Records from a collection
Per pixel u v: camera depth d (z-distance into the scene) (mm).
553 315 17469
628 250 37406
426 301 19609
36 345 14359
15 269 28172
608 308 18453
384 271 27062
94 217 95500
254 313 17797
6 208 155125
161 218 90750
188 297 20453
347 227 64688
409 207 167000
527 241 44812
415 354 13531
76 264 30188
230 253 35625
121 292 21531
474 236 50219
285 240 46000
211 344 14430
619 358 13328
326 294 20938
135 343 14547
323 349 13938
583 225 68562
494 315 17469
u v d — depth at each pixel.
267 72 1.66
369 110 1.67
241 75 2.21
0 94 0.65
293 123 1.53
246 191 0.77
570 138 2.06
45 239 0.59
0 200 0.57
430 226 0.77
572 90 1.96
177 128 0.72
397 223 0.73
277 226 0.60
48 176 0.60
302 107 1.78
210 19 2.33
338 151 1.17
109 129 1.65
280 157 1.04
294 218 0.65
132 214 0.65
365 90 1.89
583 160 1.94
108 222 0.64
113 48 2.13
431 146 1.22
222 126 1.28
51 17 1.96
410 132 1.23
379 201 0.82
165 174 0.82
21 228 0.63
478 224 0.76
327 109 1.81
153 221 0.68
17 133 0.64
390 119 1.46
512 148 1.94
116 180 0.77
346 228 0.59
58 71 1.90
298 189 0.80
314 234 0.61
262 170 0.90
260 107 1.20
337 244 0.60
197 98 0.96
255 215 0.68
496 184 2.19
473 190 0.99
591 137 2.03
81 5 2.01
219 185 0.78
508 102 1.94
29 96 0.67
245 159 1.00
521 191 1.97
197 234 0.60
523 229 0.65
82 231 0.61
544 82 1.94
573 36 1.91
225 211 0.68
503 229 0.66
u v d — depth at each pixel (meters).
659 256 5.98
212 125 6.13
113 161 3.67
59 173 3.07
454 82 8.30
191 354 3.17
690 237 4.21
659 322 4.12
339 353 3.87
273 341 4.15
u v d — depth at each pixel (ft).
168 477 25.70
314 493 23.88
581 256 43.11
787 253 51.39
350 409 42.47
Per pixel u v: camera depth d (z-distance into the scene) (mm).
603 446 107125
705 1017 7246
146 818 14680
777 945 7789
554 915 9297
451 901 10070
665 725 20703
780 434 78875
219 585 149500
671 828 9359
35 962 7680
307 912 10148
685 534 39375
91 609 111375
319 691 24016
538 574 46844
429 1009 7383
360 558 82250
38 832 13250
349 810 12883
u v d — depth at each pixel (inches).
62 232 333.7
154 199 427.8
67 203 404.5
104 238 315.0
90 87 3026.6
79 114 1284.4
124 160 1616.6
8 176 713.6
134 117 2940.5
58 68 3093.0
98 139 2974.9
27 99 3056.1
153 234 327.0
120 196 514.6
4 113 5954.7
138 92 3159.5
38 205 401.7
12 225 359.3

## DIRECTIONS FOR THIS TASK
Look above for the line holding "431 146 1.22", then set down exactly that line and every line after it up to and including the line holding "u v d — depth at each pixel (ft).", with nothing else.

## SOLUTION TO THIS EXERCISE
431 146 1.22
222 126 1.28
51 17 1.96
410 132 1.23
379 201 0.82
165 174 0.82
21 228 0.63
478 224 0.76
327 109 1.81
153 221 0.68
17 133 0.64
390 119 1.46
512 148 1.94
116 180 0.77
346 228 0.59
58 71 1.90
298 189 0.80
314 234 0.61
262 170 0.90
260 107 1.20
337 244 0.60
197 98 0.96
255 215 0.68
496 184 2.19
473 190 0.99
591 137 2.03
81 5 2.01
219 185 0.78
508 102 1.94
29 96 0.67
245 159 1.00
521 191 1.97
197 234 0.60
523 229 0.65
82 231 0.61
544 82 1.94
573 36 1.91
225 211 0.68
503 229 0.66
u v d — depth at each pixel (meters).
659 256 5.98
212 125 6.13
113 161 3.67
59 173 3.07
454 82 8.30
191 354 3.17
690 237 4.21
659 322 4.12
339 353 3.87
273 341 4.15
u v d — depth at each pixel (ft).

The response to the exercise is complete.